What I'm really puzzled by is the extremely counterfactuality of the question.

It doesn't feel too extreme to me (powerful new dual-use technology), but probably our priors are just different here :-)

comment by ioannes_shade · 2019-02-15T17:08:41.830Z · LW(p) · GW(p)

Haven't read it yet, but here's an academic review of "Federal Patent Takings," which seems relevant.

comment by avturchin · 2019-02-14T19:58:07.216Z · LW(p) · GW(p)

The model is trained on web-pages of different (I think so) legal copyright status. Most of web-page owners didn't provide license that their content will be used to train a neural net. So the model is massive copyright violation and could be seized by government. However, the model is nothing without supportive scientists, so it can't be used by an outsider.

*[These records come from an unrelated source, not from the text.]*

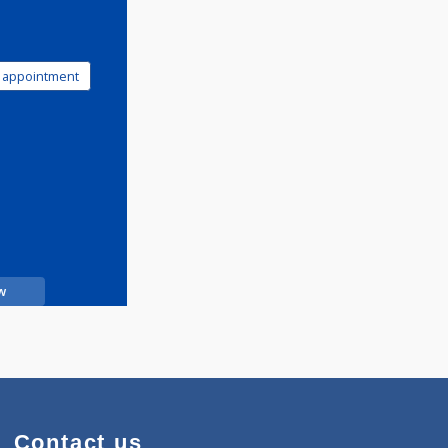
Book appointment
Call Now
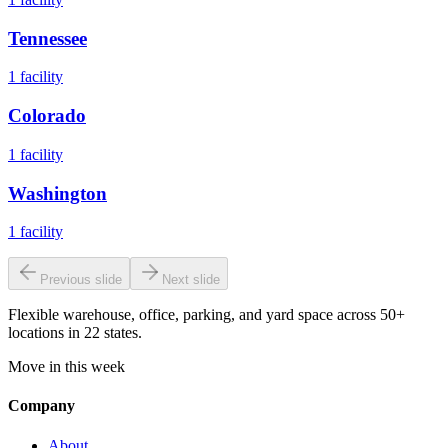
Tennessee
1
facility
Colorado
1
facility
Washington
1
facility
Previous slide
Next slide
Flexible warehouse, office, parking, and yard space across 50+
locations in 22 states.
Move in this week
Company
About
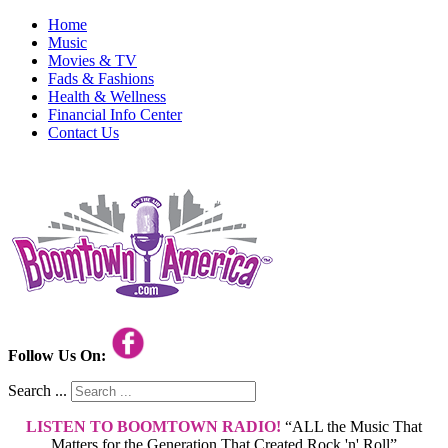
Home
Music
Movies & TV
Fads & Fashions
Health & Wellness
Financial Info Center
Contact Us
Follow Us On:
Search ...
LISTEN TO BOOMTOWN RADIO!
“ALL the Music That
Matters for the Generation That Created Rock 'n' Roll”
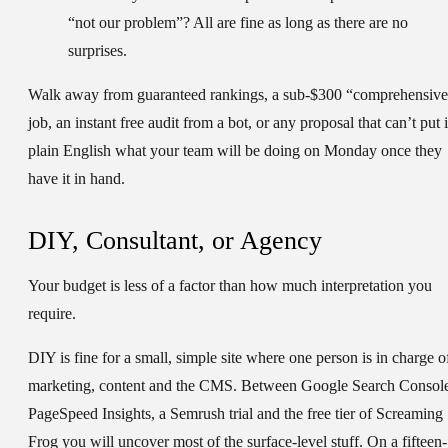
“not our problem”? All are fine as long as there are no
surprises.
Walk away from guaranteed rankings, a sub-$300 “comprehensiv
job, an instant free audit from a bot, or any proposal that can’t put 
plain English what your team will be doing on Monday once they
have it in hand.
DIY, Consultant, or Agency
Your budget is less of a factor than how much interpretation you
require.
DIY
is fine for a small, simple site where one person is in charge o
marketing, content and the CMS. Between Google Search Consol
PageSpeed Insights, a Semrush trial and the free tier of Screaming
Frog you will uncover most of the surface-level stuff. On a fifteen-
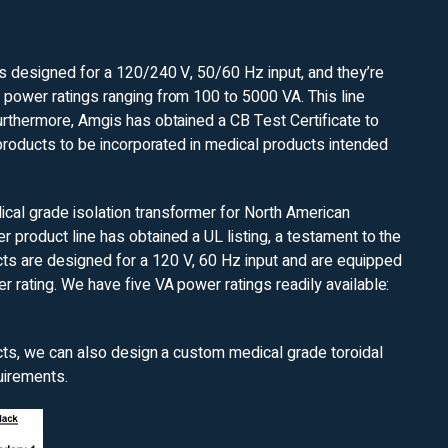
is designed for a 120/240 V, 50/60 Hz input, and they’re
 power ratings ranging from 100 to 5000 VA. This line
urthermore, Amgis has obtained a CB Test Certificate to
 products to be incorporated in medical products intended
cal grade isolation transformer for North American
 product line has obtained a UL listing, a testament to the
ts are designed for a 120 V, 60 Hz input and are equipped
 rating. We have five VA power ratings readily available:
ucts, we can also design a custom medical grade toroidal
uirements.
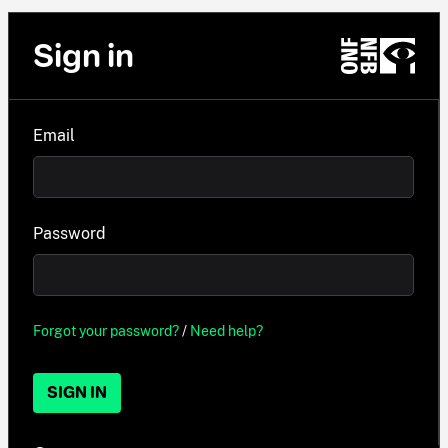
Sign in
Email
Password
Forgot your password?
/
Need help?
SIGN IN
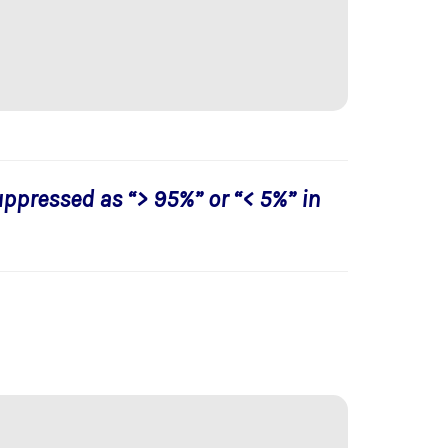
uppressed as “> 95%” or “< 5%” in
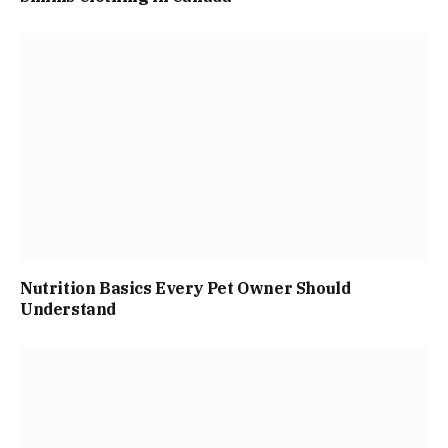
Nutrition Basics Every Pet Owner Should
Understand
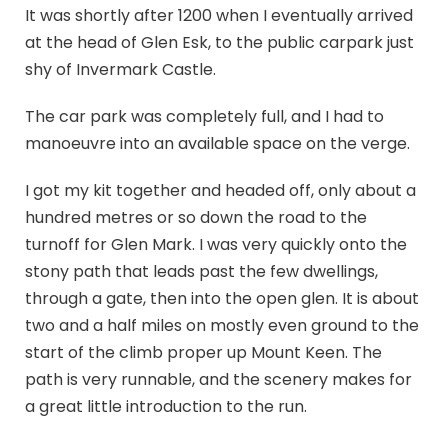
It was shortly after 1200 when I eventually arrived
at the head of Glen Esk, to the public carpark just
shy of Invermark Castle.
The car park was completely full, and I had to
manoeuvre into an available space on the verge.
I got my kit together and headed off, only about a
hundred metres or so down the road to the
turnoff for Glen Mark. I was very quickly onto the
stony path that leads past the few dwellings,
through a gate, then into the open glen. It is about
two and a half miles on mostly even ground to the
start of the climb proper up Mount Keen. The
path is very runnable, and the scenery makes for
a great little introduction to the run.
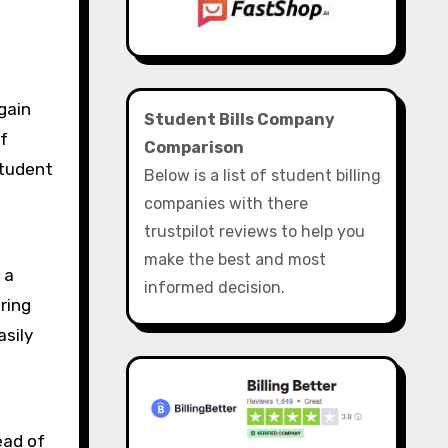
Student Bills Company
f
Comparison
student
Below is a list of student billing
companies with there
trustpilot reviews to help you
make the best and most
 a
informed decision.
ring
asily
ead of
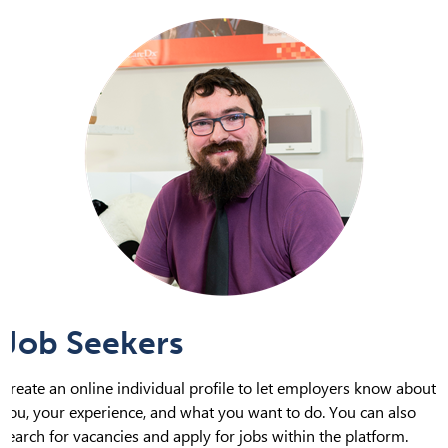
Job Seekers
Create an online individual profile to let employers know about
you, your experience, and what you want to do. You can also
search for vacancies and apply for jobs within the platform.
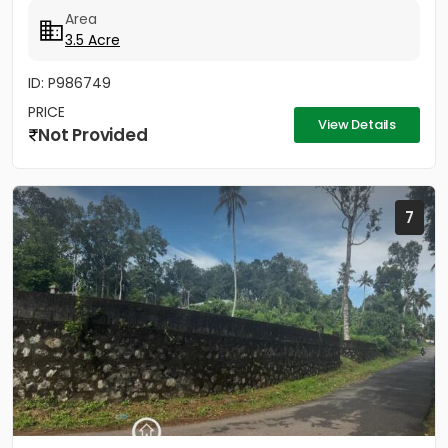
Area
3.5 Acre
ID: P986749
PRICE
View Details
Not Provided
7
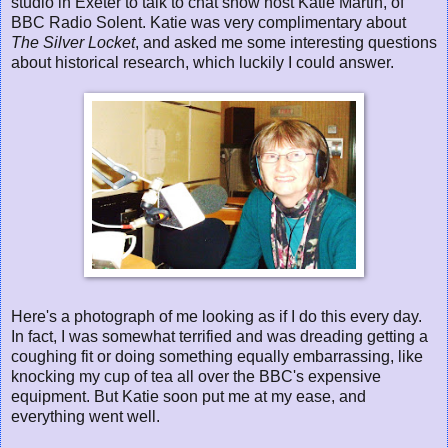
studio in Exeter to talk to chat show host Katie Martin, of
BBC Radio Solent. Katie was very complimentary about
The Silver Locket
, and asked me some interesting questions
about historical research, which luckily I could answer.
Here's a photograph of me looking as if I do this every day.
In fact, I was somewhat terrified and was dreading getting a
coughing fit or doing something equally embarrassing, like
knocking my cup of tea all over the BBC's expensive
equipment. But Katie soon put me at my ease, and
everything went well.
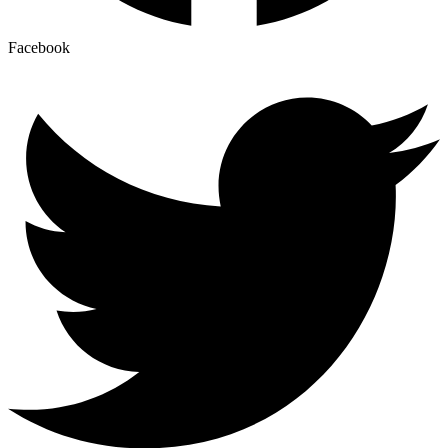
Facebook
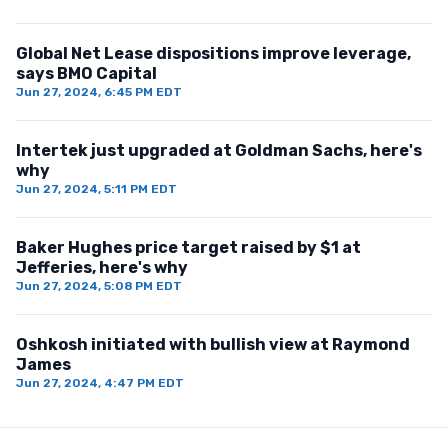
Global Net Lease dispositions improve leverage,
says BMO Capital
Jun 27, 2024, 6:45 PM EDT
Intertek just upgraded at Goldman Sachs, here's
why
Jun 27, 2024, 5:11 PM EDT
Baker Hughes price target raised by $1 at
Jefferies, here's why
Jun 27, 2024, 5:08 PM EDT
Oshkosh initiated with bullish view at Raymond
James
Jun 27, 2024, 4:47 PM EDT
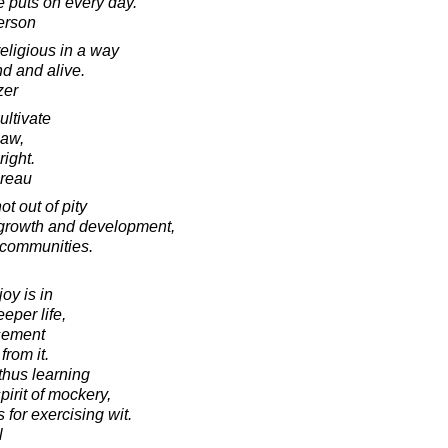
e puts on every day.
erson
eligious in a way
nd and alive.
zer
cultivate
law,
right.
oreau
t out of pity
or growth and development,
 communities.
joy is in
eper life,
sement
from it.
thus learning
pirit of mockery,
 for exercising wit.
l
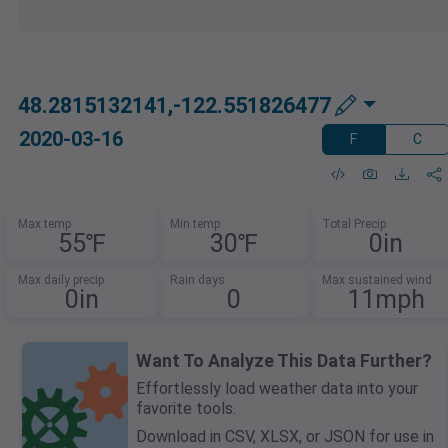
48.2815132141,-122.551826477
2020-03-16
F
C
Max temp
Min temp
Total Precip
55℉
30℉
0in
Max daily precip
Rain days
Max sustained wind
0in
0
11mph
Want To Analyze This Data Further?
Effortlessly load weather data into your
favorite tools.
Download in CSV, XLSX, or JSON for use in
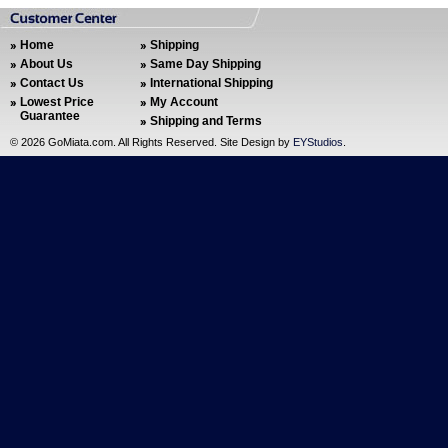
Home
Shipping
About Us
Same Day Shipping
Contact Us
International Shipping
Lowest Price
My Account
Guarantee
Shipping and Terms
©
2026 GoMiata.com. All Rights Reserved. Site Design by
EYStudios
.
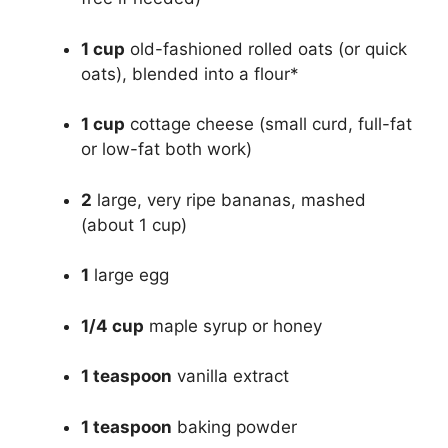
1 cup
old-fashioned rolled oats (or quick
oats), blended into a flour*
1 cup
cottage cheese (small curd, full-fat
or low-fat both work)
2
large, very ripe bananas, mashed
(about 1 cup)
1
large egg
1/4 cup
maple syrup or honey
1 teaspoon
vanilla extract
1 teaspoon
baking powder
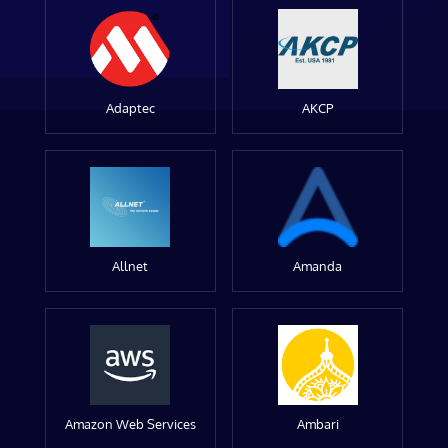
Adaptec
AKCP
Allnet
Amanda
Amazon Web Services
Ambari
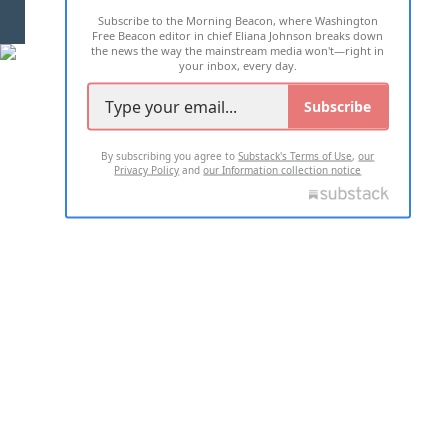
Subscribe to the Morning Beacon, where Washington
2026 ALL RIGHTS RESERVED
Free Beacon editor in chief Eliana Johnson breaks down
the news the way the mainstream media won't—right in
your inbox, every day.
Subscribe
By subscribing you agree to
Substack's Terms of Use
,
our
Privacy Policy
and
our Information collection notice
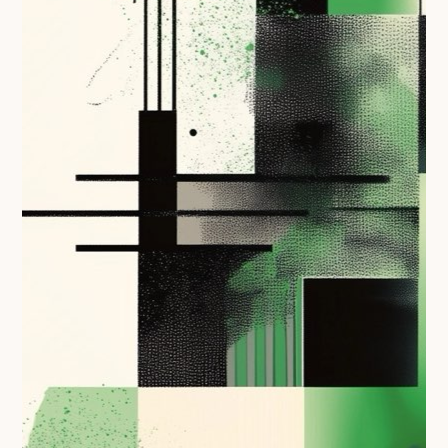
Following digital principles to implement the standard
Buckinghamshire Council - Moving from a legacy
system to a more flexible Family Information
Service
Building a better Family Information Service with
Buckinghamshire Council - A developer’s view on
adopting the standard
Placecube's Open Place Directory for Bristol City
Council
Doc & Tee's Service Finder for Bristol City Council
...plus
7
more (show all)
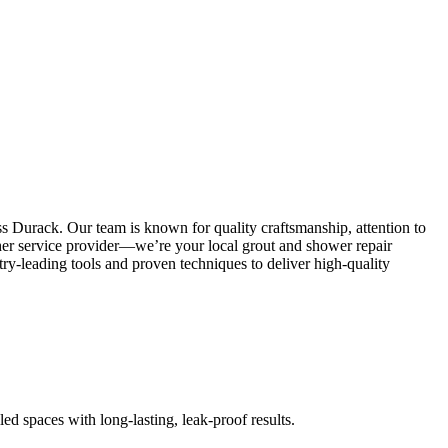
s Durack. Our team is known for quality craftsmanship, attention to
other service provider—we’re your local grout and shower repair
y-leading tools and proven techniques to deliver high-quality
led spaces with long-lasting, leak-proof results.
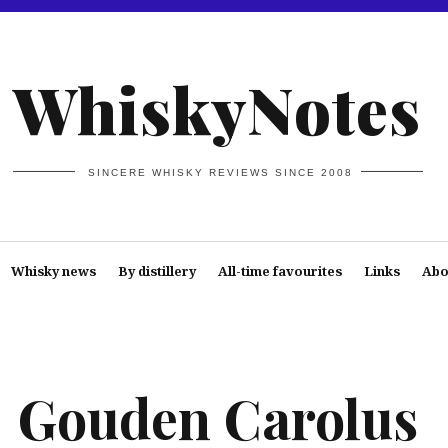
WhiskyNotes
SINCERE WHISKY REVIEWS SINCE 2008
Whisky news
By distillery
All-time favourites
Links
Abo
Gouden Carolus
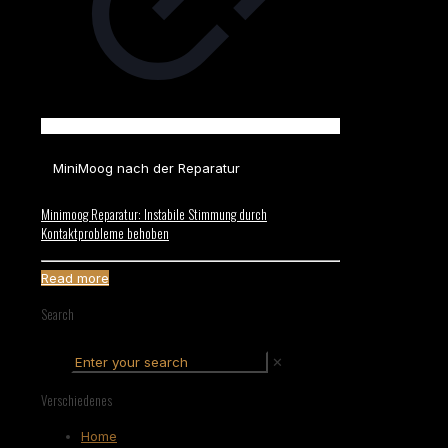
MiniMoog nach der Reparatur
Minimoog Reparatur: Instabile Stimmung durch
Kontaktprobleme behoben
Read more
Search
✕
Verschiedenes
Home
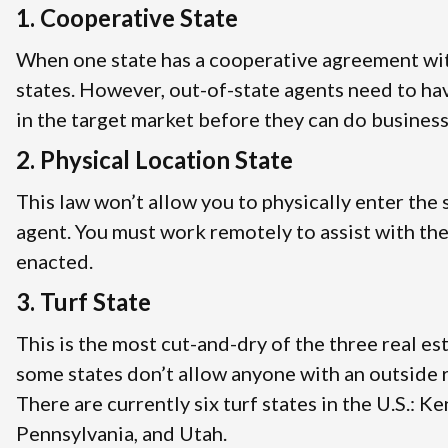
1. Cooperative State
When one state has a cooperative agreement with
states. However, out-of-state agents need to ha
in the target market before they can do business
2. Physical Location State
This law won’t allow you to physically enter the 
agent. You must work remotely to assist with the
enacted.
3. Turf State
This is the most cut-and-dry of the three real es
some states don’t allow anyone with an outside re
There are currently six turf states in the U.S.: 
Pennsylvania, and Utah.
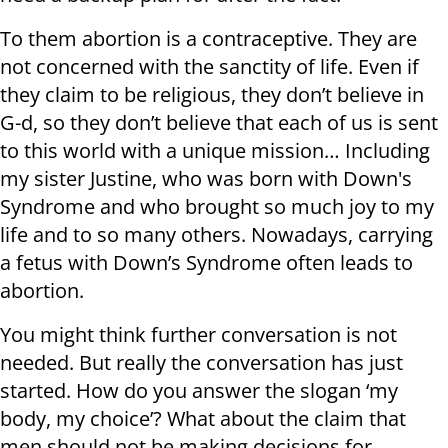
To them abortion is a contraceptive. They are
not concerned with the sanctity of life. Even if
they claim to be religious, they don’t believe in
G-d, so they don’t believe that each of us is sent
to this world with a unique mission… Including
my sister Justine, who was born with Down's
Syndrome and who brought so much joy to my
life and to so many others. Nowadays, carrying
a fetus with Down’s Syndrome often leads to
abortion.
You might think further conversation is not
needed. But really the conversation has just
started. How do you answer the slogan ‘my
body, my choice’? What about the claim that
men should not be making decisions for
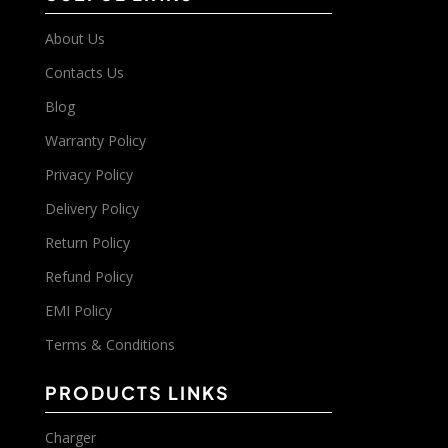
About Us
Contacts Us
Blog
Warranty Policy
Privacy Policy
Delivery Policy
Return Policy
Refund Policy
EMI Policy
Terms & Conditions
PRODUCTS LINKS
Charger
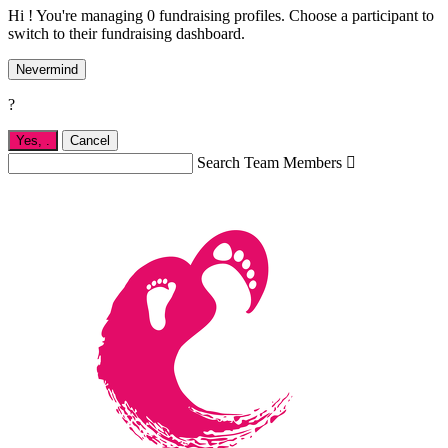
Hi ! You're managing 0 fundraising profiles. Choose a participant to
switch to their fundraising dashboard.
Nevermind
?
Yes,
.
Cancel
Search Team Members

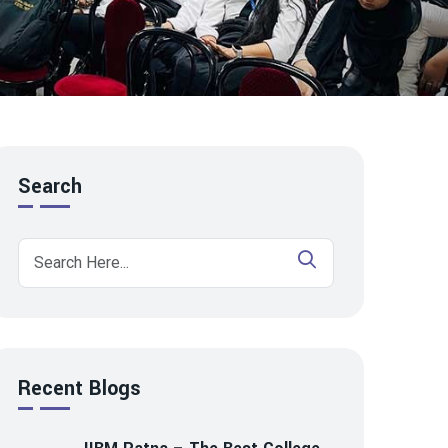
Search
Recent Blogs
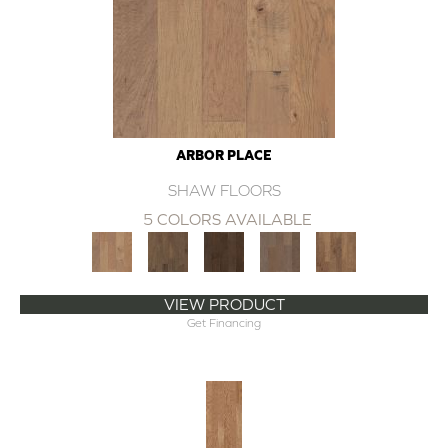
ARBOR PLACE
SHAW FLOORS
5 COLORS AVAILABLE
VIEW PRODUCT
Get Financing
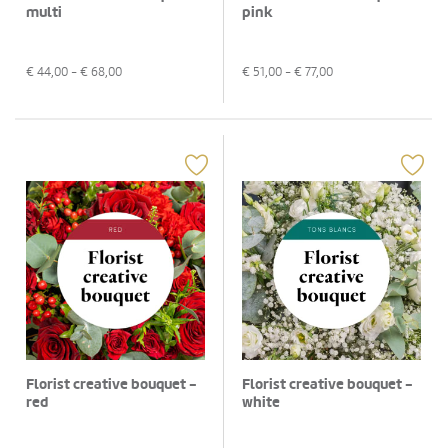
multi
pink
€
44,00
- €
68,00
€
51,00
- €
77,00
Florist creative bouquet -
Florist creative bouquet -
red
white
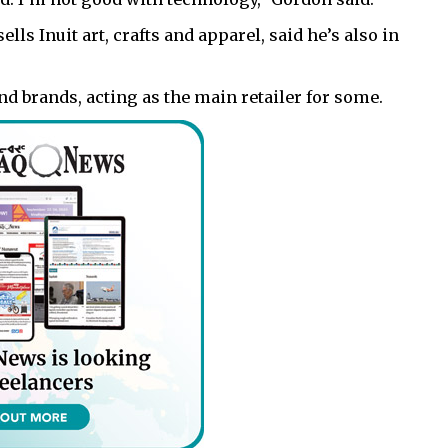
lls Inuit art, crafts and apparel, said he’s also in
nd brands, acting as the main retailer for some.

comment by jimrandomh · 2019-02-14T20:04:37.975Z · LW(p) · GW(p)

That's not how copyright works. US copyright law is civil, not criminal, which means that the US government can't act on infringements of its own initiative. A web site owner could theoretically sue OpenAI claiming that OpenAI infringed their copyright, but they'd probably lose, for a number of reasons.

comment by jbash · 2019-02-15T13:08:20.578Z · LW(p) · GW(p)

The US has criminal copyright law. I thought it was recent, but Wikipedia says it's actually been around since 1897.

The probability of the governemnt trying to USE it in this kind of case is epsilon over ten, though. And as you say, they'd probably lose if they did, because the neural network isn't really derivative of the Web pages, and even if it is it's probably fair use.